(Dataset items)
---

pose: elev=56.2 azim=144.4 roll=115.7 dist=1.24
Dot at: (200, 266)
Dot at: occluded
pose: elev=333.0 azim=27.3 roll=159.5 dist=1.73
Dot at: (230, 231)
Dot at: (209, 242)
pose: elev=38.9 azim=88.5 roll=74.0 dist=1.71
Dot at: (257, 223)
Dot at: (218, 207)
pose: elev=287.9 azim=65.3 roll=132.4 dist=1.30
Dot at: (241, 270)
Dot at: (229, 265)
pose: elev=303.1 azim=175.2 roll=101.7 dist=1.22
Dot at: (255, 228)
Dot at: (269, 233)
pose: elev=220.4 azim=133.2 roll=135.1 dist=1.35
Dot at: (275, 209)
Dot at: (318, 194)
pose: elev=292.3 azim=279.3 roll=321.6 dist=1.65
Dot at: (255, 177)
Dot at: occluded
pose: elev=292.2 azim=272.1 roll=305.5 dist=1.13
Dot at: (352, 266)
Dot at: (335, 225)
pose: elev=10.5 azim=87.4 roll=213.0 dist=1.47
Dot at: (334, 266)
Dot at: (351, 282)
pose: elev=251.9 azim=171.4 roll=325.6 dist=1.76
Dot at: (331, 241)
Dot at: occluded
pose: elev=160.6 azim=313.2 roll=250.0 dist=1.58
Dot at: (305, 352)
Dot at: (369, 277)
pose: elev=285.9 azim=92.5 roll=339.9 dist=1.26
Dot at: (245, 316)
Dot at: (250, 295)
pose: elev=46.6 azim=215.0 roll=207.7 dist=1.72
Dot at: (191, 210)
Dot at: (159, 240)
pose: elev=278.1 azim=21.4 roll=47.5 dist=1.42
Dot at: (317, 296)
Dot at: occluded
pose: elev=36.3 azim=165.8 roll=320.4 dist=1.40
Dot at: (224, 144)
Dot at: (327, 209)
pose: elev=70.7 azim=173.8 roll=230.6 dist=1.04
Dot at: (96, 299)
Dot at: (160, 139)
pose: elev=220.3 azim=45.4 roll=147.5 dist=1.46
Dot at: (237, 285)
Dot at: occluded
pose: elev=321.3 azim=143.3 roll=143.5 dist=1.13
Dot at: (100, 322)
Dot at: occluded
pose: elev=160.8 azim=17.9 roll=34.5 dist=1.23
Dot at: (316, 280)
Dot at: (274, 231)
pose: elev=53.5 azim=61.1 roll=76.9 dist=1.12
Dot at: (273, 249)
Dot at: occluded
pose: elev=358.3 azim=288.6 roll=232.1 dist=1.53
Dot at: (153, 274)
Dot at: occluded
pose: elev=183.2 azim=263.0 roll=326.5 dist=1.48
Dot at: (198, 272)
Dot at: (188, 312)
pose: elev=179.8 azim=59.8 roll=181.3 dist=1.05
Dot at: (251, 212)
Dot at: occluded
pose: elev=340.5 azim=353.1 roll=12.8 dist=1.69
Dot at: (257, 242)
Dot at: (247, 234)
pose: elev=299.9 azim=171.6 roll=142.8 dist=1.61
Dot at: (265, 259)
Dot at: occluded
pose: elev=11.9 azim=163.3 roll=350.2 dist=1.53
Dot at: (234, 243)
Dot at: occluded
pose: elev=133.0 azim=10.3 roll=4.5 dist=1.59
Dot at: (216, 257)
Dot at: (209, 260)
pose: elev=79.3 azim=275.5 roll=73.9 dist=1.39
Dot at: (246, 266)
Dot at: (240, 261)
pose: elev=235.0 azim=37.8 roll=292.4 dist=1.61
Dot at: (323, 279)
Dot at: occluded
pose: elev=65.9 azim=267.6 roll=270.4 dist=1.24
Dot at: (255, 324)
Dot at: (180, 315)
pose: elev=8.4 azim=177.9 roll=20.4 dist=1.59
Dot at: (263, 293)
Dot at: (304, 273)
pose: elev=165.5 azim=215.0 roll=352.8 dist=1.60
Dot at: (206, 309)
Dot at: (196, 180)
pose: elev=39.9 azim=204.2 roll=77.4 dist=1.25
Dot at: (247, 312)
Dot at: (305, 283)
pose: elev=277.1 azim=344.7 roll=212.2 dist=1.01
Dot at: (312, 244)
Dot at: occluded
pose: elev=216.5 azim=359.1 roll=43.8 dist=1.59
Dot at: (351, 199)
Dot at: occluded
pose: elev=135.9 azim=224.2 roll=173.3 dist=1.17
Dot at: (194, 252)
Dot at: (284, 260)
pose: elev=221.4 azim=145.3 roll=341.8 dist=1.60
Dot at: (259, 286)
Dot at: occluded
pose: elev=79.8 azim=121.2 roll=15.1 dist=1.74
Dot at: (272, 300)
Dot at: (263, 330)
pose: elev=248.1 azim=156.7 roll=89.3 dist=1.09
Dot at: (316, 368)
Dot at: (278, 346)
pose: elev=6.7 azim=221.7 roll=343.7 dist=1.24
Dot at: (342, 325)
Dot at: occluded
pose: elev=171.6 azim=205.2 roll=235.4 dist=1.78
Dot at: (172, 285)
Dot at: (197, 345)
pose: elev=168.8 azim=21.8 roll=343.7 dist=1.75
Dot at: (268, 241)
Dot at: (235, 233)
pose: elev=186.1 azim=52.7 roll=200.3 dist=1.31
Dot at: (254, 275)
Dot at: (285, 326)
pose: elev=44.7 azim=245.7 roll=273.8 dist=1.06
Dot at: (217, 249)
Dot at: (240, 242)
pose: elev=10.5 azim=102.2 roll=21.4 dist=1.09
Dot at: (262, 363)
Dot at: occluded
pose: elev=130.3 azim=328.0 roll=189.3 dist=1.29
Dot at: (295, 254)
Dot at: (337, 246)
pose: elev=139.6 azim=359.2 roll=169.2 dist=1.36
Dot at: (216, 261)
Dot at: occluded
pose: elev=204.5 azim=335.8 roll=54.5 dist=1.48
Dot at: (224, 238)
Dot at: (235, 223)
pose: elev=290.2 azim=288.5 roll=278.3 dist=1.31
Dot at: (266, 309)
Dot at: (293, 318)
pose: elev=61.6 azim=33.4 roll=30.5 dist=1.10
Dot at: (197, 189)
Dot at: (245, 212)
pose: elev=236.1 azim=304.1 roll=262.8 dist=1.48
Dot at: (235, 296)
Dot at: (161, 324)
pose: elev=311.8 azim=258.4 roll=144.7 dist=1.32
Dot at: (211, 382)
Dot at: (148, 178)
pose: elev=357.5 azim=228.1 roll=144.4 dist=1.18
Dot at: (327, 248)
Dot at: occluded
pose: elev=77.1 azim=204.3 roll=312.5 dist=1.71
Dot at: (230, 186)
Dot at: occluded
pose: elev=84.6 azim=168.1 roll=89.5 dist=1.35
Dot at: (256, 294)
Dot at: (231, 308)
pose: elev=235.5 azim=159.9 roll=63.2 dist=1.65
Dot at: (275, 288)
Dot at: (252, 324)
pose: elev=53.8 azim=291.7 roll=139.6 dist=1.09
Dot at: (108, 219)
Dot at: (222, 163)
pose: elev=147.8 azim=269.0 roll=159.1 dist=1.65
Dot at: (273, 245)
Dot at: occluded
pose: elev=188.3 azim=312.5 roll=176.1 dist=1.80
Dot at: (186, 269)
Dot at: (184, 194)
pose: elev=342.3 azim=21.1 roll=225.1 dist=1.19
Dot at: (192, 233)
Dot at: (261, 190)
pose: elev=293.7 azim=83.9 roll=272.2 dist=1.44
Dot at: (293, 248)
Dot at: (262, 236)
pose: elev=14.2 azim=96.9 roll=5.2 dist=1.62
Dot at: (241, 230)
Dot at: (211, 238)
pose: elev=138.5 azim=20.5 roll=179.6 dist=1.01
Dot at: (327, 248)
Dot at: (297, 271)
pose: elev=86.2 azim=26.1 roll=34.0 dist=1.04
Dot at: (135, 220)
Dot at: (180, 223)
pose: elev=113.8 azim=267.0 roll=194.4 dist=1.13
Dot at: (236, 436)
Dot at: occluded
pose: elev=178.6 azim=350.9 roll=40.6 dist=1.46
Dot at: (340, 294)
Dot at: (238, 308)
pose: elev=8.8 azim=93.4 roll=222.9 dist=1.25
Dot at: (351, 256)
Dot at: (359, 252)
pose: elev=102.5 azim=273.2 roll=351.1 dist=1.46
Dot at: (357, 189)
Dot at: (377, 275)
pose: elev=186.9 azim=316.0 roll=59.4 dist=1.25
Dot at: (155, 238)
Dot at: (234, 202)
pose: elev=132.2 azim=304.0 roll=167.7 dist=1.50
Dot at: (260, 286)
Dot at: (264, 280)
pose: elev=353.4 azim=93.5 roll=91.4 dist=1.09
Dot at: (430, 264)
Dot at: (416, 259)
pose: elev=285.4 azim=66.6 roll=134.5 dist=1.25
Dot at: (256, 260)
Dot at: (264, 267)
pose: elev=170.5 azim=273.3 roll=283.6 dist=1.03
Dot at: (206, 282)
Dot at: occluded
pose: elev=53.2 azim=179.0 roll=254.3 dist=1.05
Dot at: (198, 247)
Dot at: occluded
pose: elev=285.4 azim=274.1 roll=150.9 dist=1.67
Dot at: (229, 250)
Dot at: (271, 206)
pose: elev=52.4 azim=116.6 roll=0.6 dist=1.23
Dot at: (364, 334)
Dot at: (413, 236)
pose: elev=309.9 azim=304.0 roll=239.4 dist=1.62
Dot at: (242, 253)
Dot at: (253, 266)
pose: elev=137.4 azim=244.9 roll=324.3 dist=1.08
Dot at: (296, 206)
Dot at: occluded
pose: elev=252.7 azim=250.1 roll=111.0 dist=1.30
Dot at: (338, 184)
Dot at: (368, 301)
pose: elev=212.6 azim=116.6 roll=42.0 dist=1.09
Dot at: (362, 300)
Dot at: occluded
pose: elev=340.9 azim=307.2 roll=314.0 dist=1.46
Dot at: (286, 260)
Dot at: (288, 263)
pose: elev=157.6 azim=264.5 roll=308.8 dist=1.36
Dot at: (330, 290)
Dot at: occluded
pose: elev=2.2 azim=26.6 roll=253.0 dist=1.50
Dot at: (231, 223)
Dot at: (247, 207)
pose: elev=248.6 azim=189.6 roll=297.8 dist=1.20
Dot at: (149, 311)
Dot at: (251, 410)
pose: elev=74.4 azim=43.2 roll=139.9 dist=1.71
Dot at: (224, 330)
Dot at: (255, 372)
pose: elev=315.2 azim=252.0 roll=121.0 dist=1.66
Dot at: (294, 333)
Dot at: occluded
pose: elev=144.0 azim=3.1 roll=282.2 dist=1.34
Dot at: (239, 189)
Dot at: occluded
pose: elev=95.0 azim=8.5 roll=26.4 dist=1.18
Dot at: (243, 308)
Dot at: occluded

---

■ WHAT THE TASK ASKS: Render the items from the line with "pose: elev=6.7 azim=221.7" to the line with "Dot at: (238, 308)" as a numbered list, omitting blank lines.

■ RIGHT ANSWER:
1. pose: elev=6.7 azim=221.7 roll=343.7 dist=1.24
2. Dot at: (342, 325)
3. Dot at: occluded
4. pose: elev=171.6 azim=205.2 roll=235.4 dist=1.78
5. Dot at: (172, 285)
6. Dot at: (197, 345)
7. pose: elev=168.8 azim=21.8 roll=343.7 dist=1.75
8. Dot at: (268, 241)
9. Dot at: (235, 233)
10. pose: elev=186.1 azim=52.7 roll=200.3 dist=1.31
11. Dot at: (254, 275)
12. Dot at: (285, 326)
13. pose: elev=44.7 azim=245.7 roll=273.8 dist=1.06
14. Dot at: (217, 249)
15. Dot at: (240, 242)
16. pose: elev=10.5 azim=102.2 roll=21.4 dist=1.09
17. Dot at: (262, 363)
18. Dot at: occluded
19. pose: elev=130.3 azim=328.0 roll=189.3 dist=1.29
20. Dot at: (295, 254)
21. Dot at: (337, 246)
22. pose: elev=139.6 azim=359.2 roll=169.2 dist=1.36
23. Dot at: (216, 261)
24. Dot at: occluded
25. pose: elev=204.5 azim=335.8 roll=54.5 dist=1.48
26. Dot at: (224, 238)
27. Dot at: (235, 223)
28. pose: elev=290.2 azim=288.5 roll=278.3 dist=1.31
29. Dot at: (266, 309)
30. Dot at: (293, 318)
31. pose: elev=61.6 azim=33.4 roll=30.5 dist=1.10
32. Dot at: (197, 189)
33. Dot at: (245, 212)
34. pose: elev=236.1 azim=304.1 roll=262.8 dist=1.48
35. Dot at: (235, 296)
36. Dot at: (161, 324)
37. pose: elev=311.8 azim=258.4 roll=144.7 dist=1.32
38. Dot at: (211, 382)
39. Dot at: (148, 178)
40. pose: elev=357.5 azim=228.1 roll=144.4 dist=1.18
41. Dot at: (327, 248)
42. Dot at: occluded
43. pose: elev=77.1 azim=204.3 roll=312.5 dist=1.71
44. Dot at: (230, 186)
45. Dot at: occluded
46. pose: elev=84.6 azim=168.1 roll=89.5 dist=1.35
47. Dot at: (256, 294)
48. Dot at: (231, 308)
49. pose: elev=235.5 azim=159.9 roll=63.2 dist=1.65
50. Dot at: (275, 288)
51. Dot at: (252, 324)
52. pose: elev=53.8 azim=291.7 roll=139.6 dist=1.09
53. Dot at: (108, 219)
54. Dot at: (222, 163)
55. pose: elev=147.8 azim=269.0 roll=159.1 dist=1.65
56. Dot at: (273, 245)
57. Dot at: occluded
58. pose: elev=188.3 azim=312.5 roll=176.1 dist=1.80
59. Dot at: (186, 269)
60. Dot at: (184, 194)
61. pose: elev=342.3 azim=21.1 roll=225.1 dist=1.19
62. Dot at: (192, 233)
63. Dot at: (261, 190)
64. pose: elev=293.7 azim=83.9 roll=272.2 dist=1.44
65. Dot at: (293, 248)
66. Dot at: (262, 236)
67. pose: elev=14.2 azim=96.9 roll=5.2 dist=1.62
68. Dot at: (241, 230)
69. Dot at: (211, 238)
70. pose: elev=138.5 azim=20.5 roll=179.6 dist=1.01
71. Dot at: (327, 248)
72. Dot at: (297, 271)
73. pose: elev=86.2 azim=26.1 roll=34.0 dist=1.04
74. Dot at: (135, 220)
75. Dot at: (180, 223)
76. pose: elev=113.8 azim=267.0 roll=194.4 dist=1.13
77. Dot at: (236, 436)
78. Dot at: occluded
79. pose: elev=178.6 azim=350.9 roll=40.6 dist=1.46
80. Dot at: (340, 294)
81. Dot at: (238, 308)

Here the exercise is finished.